Canadian thought leader, Rodd Lucier, asked me the following question last week, and it has had me thinking ever since:
“What is the first thing that will be opened on the first day of school: the textbook or the stories?”
I remember clearly preparing for the first day of school at the beginning of my career. In those days, I would spend most of August in my classroom (much to the chagrin of our caretaking staff), preparing bulletin boards, photocopying worksheets and activities, designing curriculum tasks and devising complex incentive schemes. On the very last day of summer vacation, I would spend my time arranging desks in neat arrays, making sure that pencils were sharpened and that notebooks, textbooks and name tags were on every desk. I wanted to guarantee that when students walked in on the first day of school they knew that I had been diligently working on their behalf and that I was, indeed, ready to go.
I recall those First Days of School being characterized by a great deal of talking and a great deal of listening. Looking back, however, I know that I was the one who did most of the talking, and the students did most of the listening: listening to who I was and what my expectations were; listening to me outline the rules and procedures for the year. I thought that was the way to do it. I thought that was the way to establish control, rapport and student buy-in. I thought!
Fast forward twenty five years and my current method of preparation for that first day of school:
Bulletin boards are started but not complete. A large, blank piece of butcher paper runs along one entire wall of the classroom. Tables and desks are pushed to the side and the chairs form a large circle with several pieces of wood resembling a campfire as the centerpiece. A guitar leans up against one wall. I am ready to go.

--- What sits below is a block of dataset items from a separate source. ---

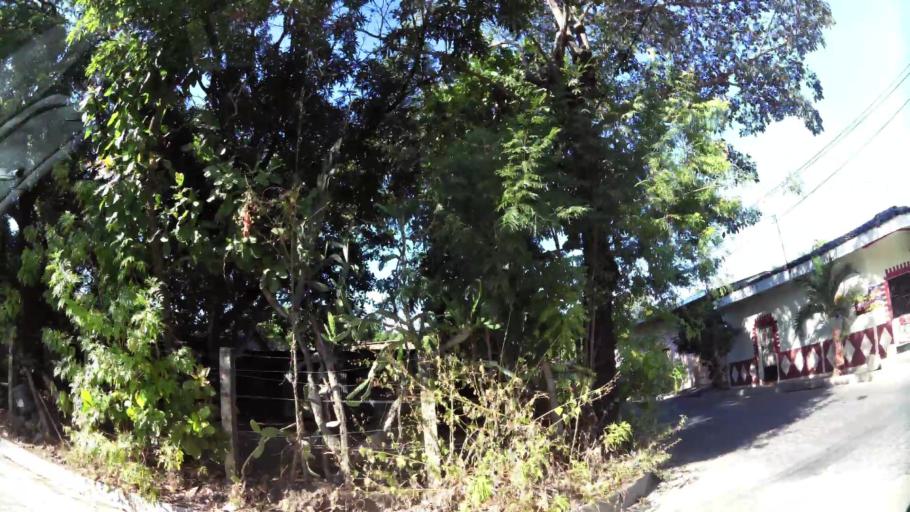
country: SV
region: San Miguel
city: San Miguel
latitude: 13.4808
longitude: -88.1939
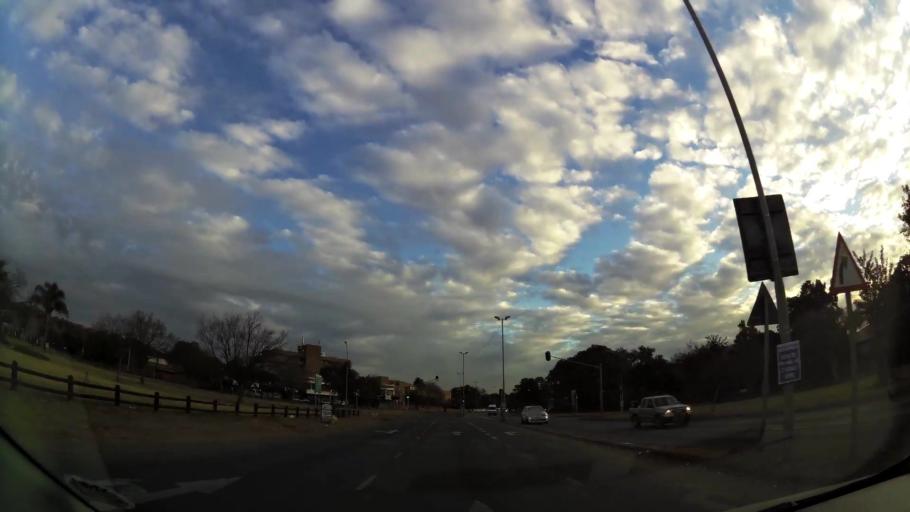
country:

It took me too many years to realize that I had been starting off on the wrong foot! The structures and infrastructures of school, while important, are not central to what my work is all about. Textbooks, bulletin boards, notebooks and all of the other scholastic trappings that my students and I are used to hiding behind are not what are essential to the ecology of my classroom.

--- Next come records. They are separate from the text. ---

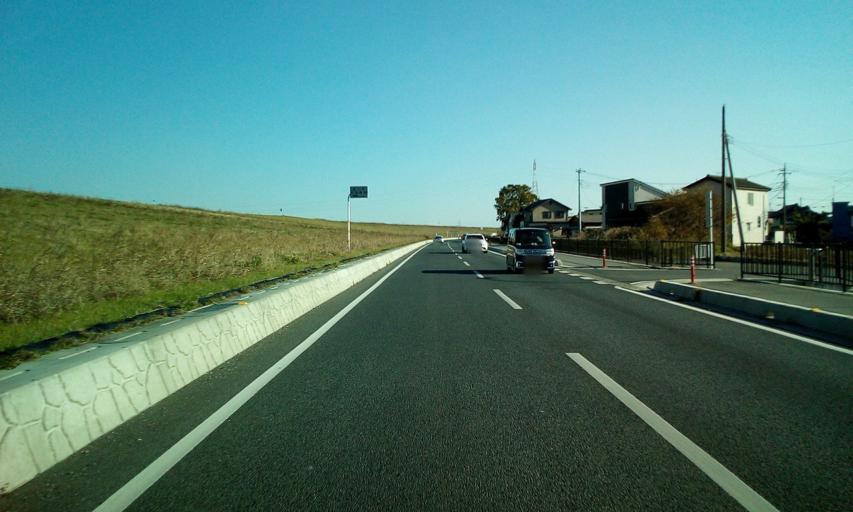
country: JP
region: Chiba
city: Noda
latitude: 35.9310
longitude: 139.8551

For me, the core of teaching and learning has become the story: my story, my students’ story, story of our community and, indeed, our world. And if it’s true that our stories lie at the core of who we are as individuals, then why not recognize that in the way I begin my school year.
Our stories connect us to one another; our stories set us apart and allow us to express our uniqueness. Our stories allow us to relive both the highs and lows of life. Our stories allow us to express our hopes, dreams and our fears.
To take the time to open up our stories is to lay the foundation for empathic relationship which, I believe, is the cornerstone of any safe and nurturing environment.
So, the bulletin boards I begin are now designed to leave room for my students’ own creativity and insight. The butcher paper that runs along my classroom wall acts as a living, breathing record of what we learn and are thinking about on a daily basis. The tables and desks are sidelined in order to encourage openness and vulnerability. And the campfire? Well, that’s my new metaphor for teaching and learning, for it’s around the campfire that the art of living is played out: in story, in song, and in dance.
The textbooks—well, they still have a place in my teaching, but they won’t be seen for a while. If you walk into my classroom on the first day of school these days, the first things that you’ll see us open up are our stories.
So, come in, grab a chair around the campfire and get ready to learn!
Note: For a powerful example of how another teacher has adopted this approach on an ongoing basis, take a look at Children Full of Life a Passionate Eye documentary released several years ago.